Material provided Block Start

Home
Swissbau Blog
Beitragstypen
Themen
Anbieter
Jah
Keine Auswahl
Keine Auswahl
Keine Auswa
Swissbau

Material provided Block End
Material provided Block Start

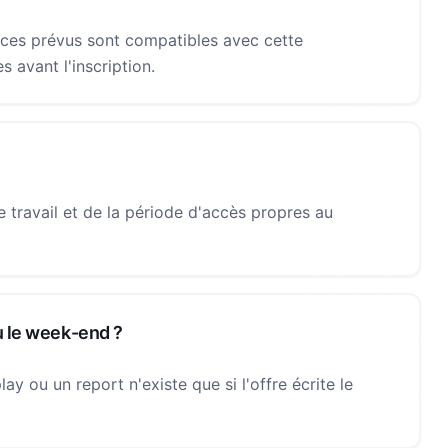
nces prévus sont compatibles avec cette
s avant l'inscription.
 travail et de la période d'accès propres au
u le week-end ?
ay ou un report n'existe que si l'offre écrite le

Material provided Block End

Produce only the lines from the line containing "travail et de la période d'accès propres au" through the line containing "ay ou un report", inclusive of both, exactly as they stand in the entries above.

=== Result of the task ===
 travail et de la période d'accès propres au
u le week-end ?
ay ou un report n'existe que si l'offre écrite le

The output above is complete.